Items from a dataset
....................

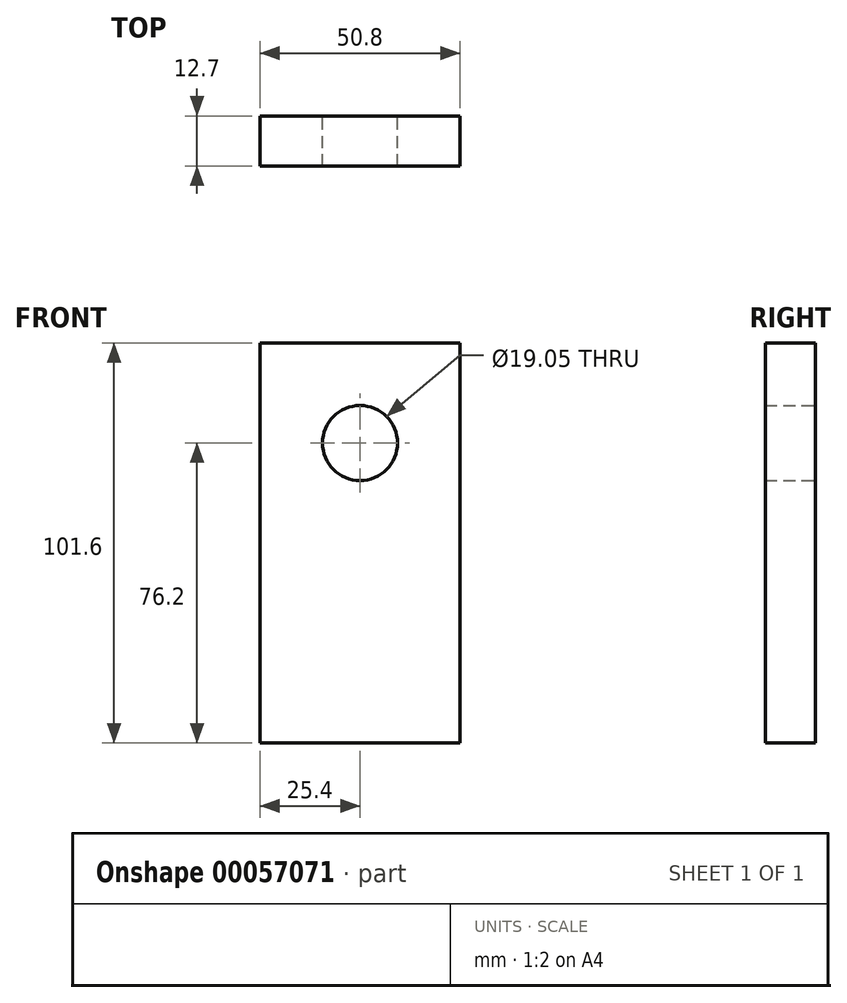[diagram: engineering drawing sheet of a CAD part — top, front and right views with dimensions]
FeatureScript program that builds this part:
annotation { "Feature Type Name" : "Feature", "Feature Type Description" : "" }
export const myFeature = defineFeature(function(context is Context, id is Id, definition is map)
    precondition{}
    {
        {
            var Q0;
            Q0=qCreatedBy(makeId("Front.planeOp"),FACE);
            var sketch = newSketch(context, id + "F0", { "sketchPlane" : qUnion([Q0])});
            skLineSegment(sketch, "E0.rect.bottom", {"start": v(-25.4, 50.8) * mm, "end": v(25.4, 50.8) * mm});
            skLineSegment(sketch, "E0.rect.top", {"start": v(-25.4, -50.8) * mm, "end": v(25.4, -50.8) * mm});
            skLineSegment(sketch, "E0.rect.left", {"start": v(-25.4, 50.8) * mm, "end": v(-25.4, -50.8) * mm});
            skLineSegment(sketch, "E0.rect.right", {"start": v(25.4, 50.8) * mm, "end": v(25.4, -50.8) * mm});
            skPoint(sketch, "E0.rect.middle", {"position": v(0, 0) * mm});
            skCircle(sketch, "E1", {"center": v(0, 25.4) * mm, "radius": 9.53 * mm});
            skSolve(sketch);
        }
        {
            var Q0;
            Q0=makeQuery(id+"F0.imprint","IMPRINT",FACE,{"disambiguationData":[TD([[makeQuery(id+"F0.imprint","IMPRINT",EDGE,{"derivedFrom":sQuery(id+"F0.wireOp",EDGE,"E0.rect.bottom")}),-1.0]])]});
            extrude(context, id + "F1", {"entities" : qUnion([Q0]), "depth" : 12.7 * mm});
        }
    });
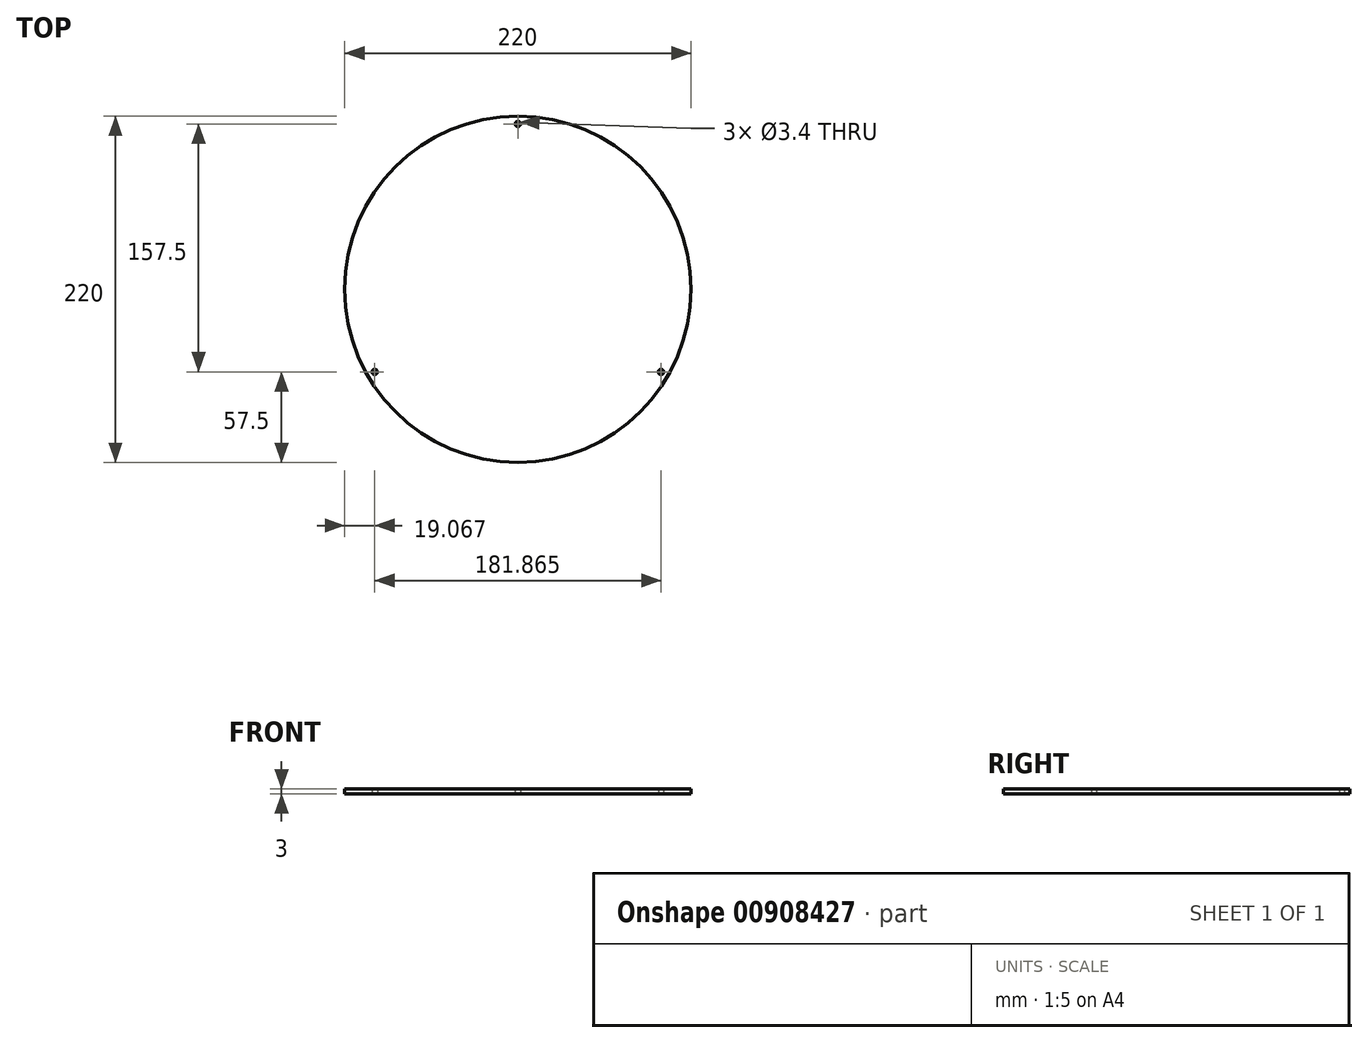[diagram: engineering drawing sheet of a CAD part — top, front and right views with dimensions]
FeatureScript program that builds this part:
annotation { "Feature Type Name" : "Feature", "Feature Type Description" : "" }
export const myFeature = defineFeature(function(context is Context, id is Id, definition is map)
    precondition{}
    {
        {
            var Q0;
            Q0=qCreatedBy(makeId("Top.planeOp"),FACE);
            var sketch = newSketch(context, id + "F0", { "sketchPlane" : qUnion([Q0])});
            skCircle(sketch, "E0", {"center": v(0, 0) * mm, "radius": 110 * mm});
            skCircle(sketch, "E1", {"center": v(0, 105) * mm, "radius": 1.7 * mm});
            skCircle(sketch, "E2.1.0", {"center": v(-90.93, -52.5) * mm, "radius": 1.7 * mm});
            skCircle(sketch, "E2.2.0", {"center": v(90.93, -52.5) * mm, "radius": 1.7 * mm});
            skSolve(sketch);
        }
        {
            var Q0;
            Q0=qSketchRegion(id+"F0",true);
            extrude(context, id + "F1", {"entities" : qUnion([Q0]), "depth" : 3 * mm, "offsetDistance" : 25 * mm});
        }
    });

....................

# Description of the task:
Count the lines of the records above that contain the string "extrude", matching case exactly. Reply with the number alone.

# Full response:
2